Mexico City - The Mexican Agriculture and Cattle Farming Commission of the Chamber of Deputies issued a detailed analysis on the effects of the North American Free Trade Agreement (NAFTA), clearly explaining why it has been a disaster for national agriculture.

The report said that, since the signing of the agreement, indices of poverty and marginalization have risen dramatically in the countryside.

Commission president, Hector Padilla, pointed out that one must be blind and deaf to not be aware of this reality.

The study noted that after NAFTA signed between Mexico with the United States and Canada, financing in agriculture fell more than 90 percent and national production of improved seeds was totally eliminated, left to the thirst of the transnationals.

Also, the domestic fertilizer industry is closed and producers now depend on increasingly expensive imports while programs of technical assistance and training aimed at rural producers were cancelled.

Supported by enormous subsidies of the United States, bean prices as well as the corn tortilla, basic Mexican staples, rose while machine costs and pesticides increased exorbitantly, it added.

The deputies pointed out the Mexican countryside is in the sharpest crisis of its history, steeping its population in poverty and massive expulsion towards the United States. In the past few years, three million Mexicans emigrated.

The commission assured that it is not only the interest of rural producers that are at risk but the stability of the nation due to the insecurity of basic food supply, and become an issue of nutritional and national security.

Stated goal 1: List every country named in the NAFTA report text.

Excerpted records:
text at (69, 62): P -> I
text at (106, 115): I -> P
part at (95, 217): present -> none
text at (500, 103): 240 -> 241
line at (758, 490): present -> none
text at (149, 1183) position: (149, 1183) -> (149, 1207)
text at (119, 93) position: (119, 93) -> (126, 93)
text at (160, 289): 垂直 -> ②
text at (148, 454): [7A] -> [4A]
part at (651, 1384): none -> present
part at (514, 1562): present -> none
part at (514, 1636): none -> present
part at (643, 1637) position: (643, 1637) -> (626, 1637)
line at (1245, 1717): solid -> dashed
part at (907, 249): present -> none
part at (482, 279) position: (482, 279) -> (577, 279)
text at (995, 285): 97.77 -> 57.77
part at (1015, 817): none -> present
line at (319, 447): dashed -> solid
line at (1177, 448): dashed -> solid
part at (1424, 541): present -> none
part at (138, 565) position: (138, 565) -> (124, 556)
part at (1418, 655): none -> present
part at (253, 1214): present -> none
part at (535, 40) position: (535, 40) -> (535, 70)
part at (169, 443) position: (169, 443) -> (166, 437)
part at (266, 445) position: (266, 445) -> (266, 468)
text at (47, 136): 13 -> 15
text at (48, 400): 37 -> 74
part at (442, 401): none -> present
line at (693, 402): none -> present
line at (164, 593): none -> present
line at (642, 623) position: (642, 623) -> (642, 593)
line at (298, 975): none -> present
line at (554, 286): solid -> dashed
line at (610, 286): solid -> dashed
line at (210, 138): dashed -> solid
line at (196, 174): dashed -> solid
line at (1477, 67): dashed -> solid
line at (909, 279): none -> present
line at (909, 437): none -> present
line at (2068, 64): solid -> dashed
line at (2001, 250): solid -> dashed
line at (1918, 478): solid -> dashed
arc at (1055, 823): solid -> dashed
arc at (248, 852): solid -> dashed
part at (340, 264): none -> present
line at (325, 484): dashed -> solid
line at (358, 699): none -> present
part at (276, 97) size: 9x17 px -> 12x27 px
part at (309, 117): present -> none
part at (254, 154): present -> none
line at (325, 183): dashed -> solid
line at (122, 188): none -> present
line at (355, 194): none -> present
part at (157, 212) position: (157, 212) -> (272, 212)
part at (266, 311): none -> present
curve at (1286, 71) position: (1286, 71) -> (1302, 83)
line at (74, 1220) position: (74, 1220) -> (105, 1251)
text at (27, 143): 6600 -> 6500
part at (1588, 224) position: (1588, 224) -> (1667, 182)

Stated goal 2: Quote the records from the first line up to and including the line with "text at (149, 1183)".

Exercise response 1: Mexico, the United States, Canada

Exercise response 2:
text at (69, 62): P -> I
text at (106, 115): I -> P
part at (95, 217): present -> none
text at (500, 103): 240 -> 241
line at (758, 490): present -> none
text at (149, 1183) position: (149, 1183) -> (149, 1207)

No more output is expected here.